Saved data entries
★ ★ ★ ★ ★

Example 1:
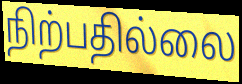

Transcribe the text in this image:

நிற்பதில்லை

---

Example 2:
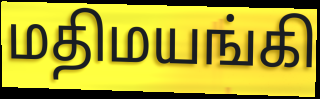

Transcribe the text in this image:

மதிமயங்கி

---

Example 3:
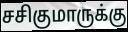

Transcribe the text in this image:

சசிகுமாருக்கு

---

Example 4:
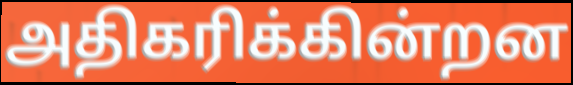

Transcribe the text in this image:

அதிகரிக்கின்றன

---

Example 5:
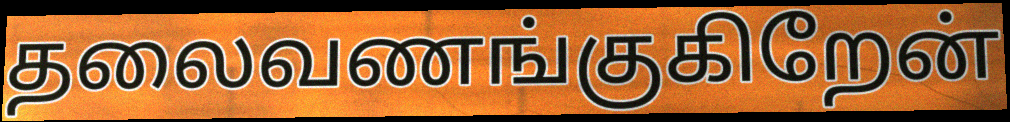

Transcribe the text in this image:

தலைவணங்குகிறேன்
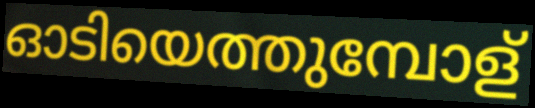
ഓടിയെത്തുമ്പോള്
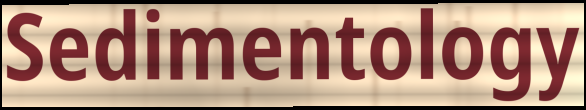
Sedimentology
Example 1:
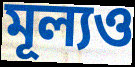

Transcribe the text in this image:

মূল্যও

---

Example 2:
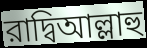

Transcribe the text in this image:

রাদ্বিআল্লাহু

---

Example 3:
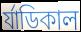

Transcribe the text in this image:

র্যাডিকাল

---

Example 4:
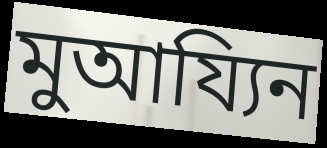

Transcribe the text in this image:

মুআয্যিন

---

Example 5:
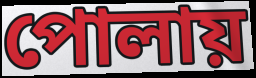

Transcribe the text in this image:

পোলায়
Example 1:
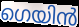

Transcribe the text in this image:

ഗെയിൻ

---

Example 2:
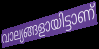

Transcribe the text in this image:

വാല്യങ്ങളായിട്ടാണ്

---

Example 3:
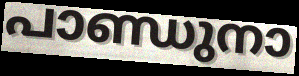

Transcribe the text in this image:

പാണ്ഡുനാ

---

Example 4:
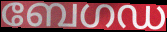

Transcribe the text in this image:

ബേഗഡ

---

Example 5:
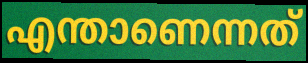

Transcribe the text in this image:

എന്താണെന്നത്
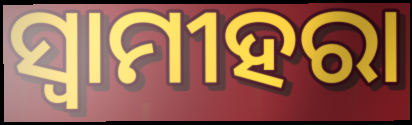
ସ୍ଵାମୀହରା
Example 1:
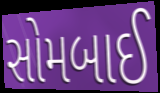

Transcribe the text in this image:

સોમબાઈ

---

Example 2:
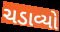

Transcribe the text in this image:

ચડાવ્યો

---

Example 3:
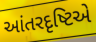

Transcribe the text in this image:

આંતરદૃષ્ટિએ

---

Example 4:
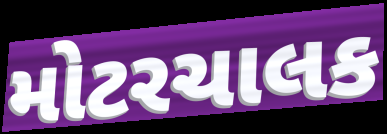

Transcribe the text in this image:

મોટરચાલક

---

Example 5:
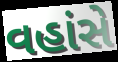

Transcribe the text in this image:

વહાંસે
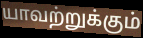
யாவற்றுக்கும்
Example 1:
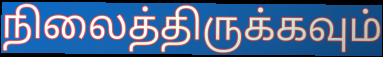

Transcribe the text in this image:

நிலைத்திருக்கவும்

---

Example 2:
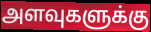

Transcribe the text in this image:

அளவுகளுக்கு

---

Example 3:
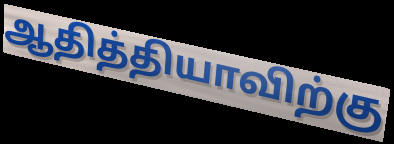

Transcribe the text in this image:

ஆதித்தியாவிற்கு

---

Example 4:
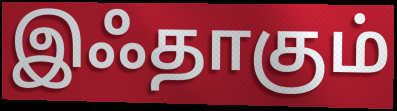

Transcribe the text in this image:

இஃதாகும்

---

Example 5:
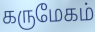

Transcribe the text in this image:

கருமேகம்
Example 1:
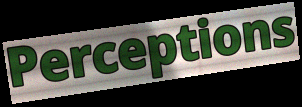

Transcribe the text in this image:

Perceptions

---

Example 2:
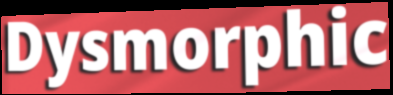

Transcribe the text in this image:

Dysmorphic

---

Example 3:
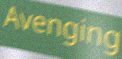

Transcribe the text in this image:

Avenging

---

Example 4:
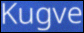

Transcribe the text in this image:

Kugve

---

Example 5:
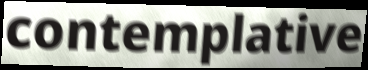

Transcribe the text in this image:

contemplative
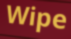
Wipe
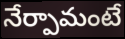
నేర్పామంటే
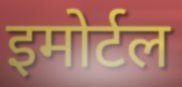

★ ★ ★ ★ ★

* _Task objective_
Give the entries again without a single change, but with no pictures.

* _Answer to this exercise_
Example 1:

Transcribe the text in this image:

நிற்பதில்லை

---

Example 2:

Transcribe the text in this image:

மதிமயங்கி

---

Example 3:

Transcribe the text in this image:

சசிகுமாருக்கு

---

Example 4:

Transcribe the text in this image:

அதிகரிக்கின்றன

---

Example 5:

Transcribe the text in this image:

தலைவணங்குகிறேன்
ഓടിയെത്തുമ്പോള്
Sedimentology
Example 1:

Transcribe the text in this image:

মূল্যও

---

Example 2:

Transcribe the text in this image:

রাদ্বিআল্লাহু

---

Example 3:

Transcribe the text in this image:

র্যাডিকাল

---

Example 4:

Transcribe the text in this image:

মুআয্যিন

---

Example 5:

Transcribe the text in this image:

পোলায়
Example 1:

Transcribe the text in this image:

ഗെയിൻ

---

Example 2:

Transcribe the text in this image:

വാല്യങ്ങളായിട്ടാണ്

---

Example 3:

Transcribe the text in this image:

പാണ്ഡുനാ

---

Example 4:

Transcribe the text in this image:

ബേഗഡ

---

Example 5:

Transcribe the text in this image:

എന്താണെന്നത്
ସ୍ଵାମୀହରା
Example 1:

Transcribe the text in this image:

સોમબાઈ

---

Example 2:

Transcribe the text in this image:

ચડાવ્યો

---

Example 3:

Transcribe the text in this image:

આંતરદૃષ્ટિએ

---

Example 4:

Transcribe the text in this image:

મોટરચાલક

---

Example 5:

Transcribe the text in this image:

વહાંસે
யாவற்றுக்கும்
Example 1:

Transcribe the text in this image:

நிலைத்திருக்கவும்

---

Example 2:

Transcribe the text in this image:

அளவுகளுக்கு

---

Example 3:

Transcribe the text in this image:

ஆதித்தியாவிற்கு

---

Example 4:

Transcribe the text in this image:

இஃதாகும்

---

Example 5:

Transcribe the text in this image:

கருமேகம்
Example 1:

Transcribe the text in this image:

Perceptions

---

Example 2:

Transcribe the text in this image:

Dysmorphic

---

Example 3:

Transcribe the text in this image:

Avenging

---

Example 4:

Transcribe the text in this image:

Kugve

---

Example 5:

Transcribe the text in this image:

contemplative
Wipe
నేర్పామంటే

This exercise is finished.